ÇAKÜ’nün 20 bine yakın öğrencisiyle büyüyen ve gelişen bir üniversite olduğunu söyleyen Özvar, tüm hocaların, fakültelerin, yönetimin üniversitenin hangi alanda rekabet içinde olacağı konusunda stratejik hedef ve vizyon belirlemesi gerektiğini belirtti.

Yükseköğretim Kurulunun ihtisaslaşma ve bölgesel kalkınma programları uyguladığını anlatan Özvar, ÇAKÜ’nün de ihtisas üniversitesi olmak için başvurmasını isteyerek, “Bunun için bütün ekibin, fakültelerin, bölümlerin çalışması lazım. Benim sizden ricam üreten gayret eden arkadaşlarınızı lütfen omuzlarınızda taşıyın. Onların ürünleriyle sevinmek lazım. Üretiyorlarsa o arkadaşları lütfen takdir edin, pozitif ayrımcılık yapın, mümkünse şımartın.” diye konuştu.

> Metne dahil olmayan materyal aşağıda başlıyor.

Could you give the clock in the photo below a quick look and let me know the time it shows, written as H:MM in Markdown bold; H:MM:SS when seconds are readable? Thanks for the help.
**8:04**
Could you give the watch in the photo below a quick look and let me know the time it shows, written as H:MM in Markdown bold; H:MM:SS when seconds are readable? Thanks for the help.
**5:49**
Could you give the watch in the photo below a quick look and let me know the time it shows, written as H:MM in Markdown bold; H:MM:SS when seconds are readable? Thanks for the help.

“Türkiye’de sağlığın teminatı”

Yükseköğretim Kurulu Başkanı Özvar, ÇAKÜ Diş Hekimliği Fakültesi Ağız ve Diş Sağlığı Merkezinin açılışını yaptı.

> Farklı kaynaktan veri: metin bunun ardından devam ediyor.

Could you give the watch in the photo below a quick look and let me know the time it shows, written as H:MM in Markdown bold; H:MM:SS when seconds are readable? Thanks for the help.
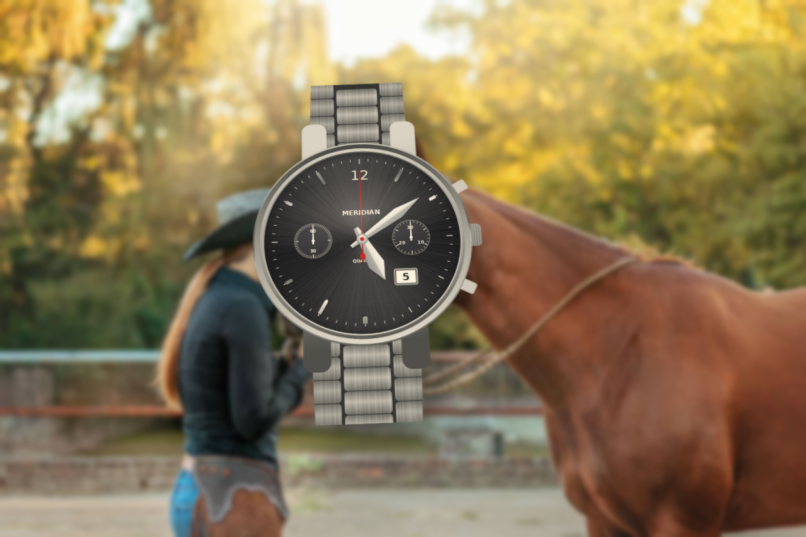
**5:09**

Açılışta yaptığı konuşmada tıp, diş hekimliği fakülteleri ve diğer sağlık birimlerinin Türkiye’de sağlığın teminatı olduğunu vurgulayan Özvar, “Bu bakımdan üniversitelerimizde gerek tıp fakülteleri gerek diş hekimliği fakülteleri gerekse diğer sağlık birimlerinin gerekli altyapılarının sağlanması, kapasite artışının temin edilmesi, gerekli teçhizatının sağlanması Türkiye’de sağlık eğitimi kadar hizmetinin de artmasına vesile olacaktır.” dedi.

Özvar, açılışın ardından sağlık merkezinin birimlerini gezdi ve poliklinikte ilk muayeneyi oldu.

“Diploma size sıfat vermez”

Yükseköğretim Kurulu Başkanı Özvar, daha sonra mezuniyet törenine katılarak gençlerin heyecanını paylaştı. Özvar törende öğrencilere, “Üniversite mezuniyeti ister ön lisans ister lisans olsun hiçbir yetkinliği, hiçbir sıfatı diploma ile size vermez. Keramet diplomada değil. Eğer mesleğinizi adamakıllı yapar, gayret ederseniz bu mesleğin sıfatını elde edersiniz. Hiçbir mezuniyet size herhangi bir sıfatı otomatik olarak vermez. Öğrencilerimize en güzel şekilde mesleklerini icra etmelerini diliyorum.” diye seslendi.

Başarılı öğrencilere belgelerini veren Özvar, fotoğraf çektirdi, öğrenciler ve aileleriyle sohbet etti.

Yükseköğretim Kurulu Başkanı Özvar, Diyanet İşleri Başkanı Prof. Dr. Ali Erbaş ile ÇAKÜ’nün kampüsündeki caminin açılışına da katıldı.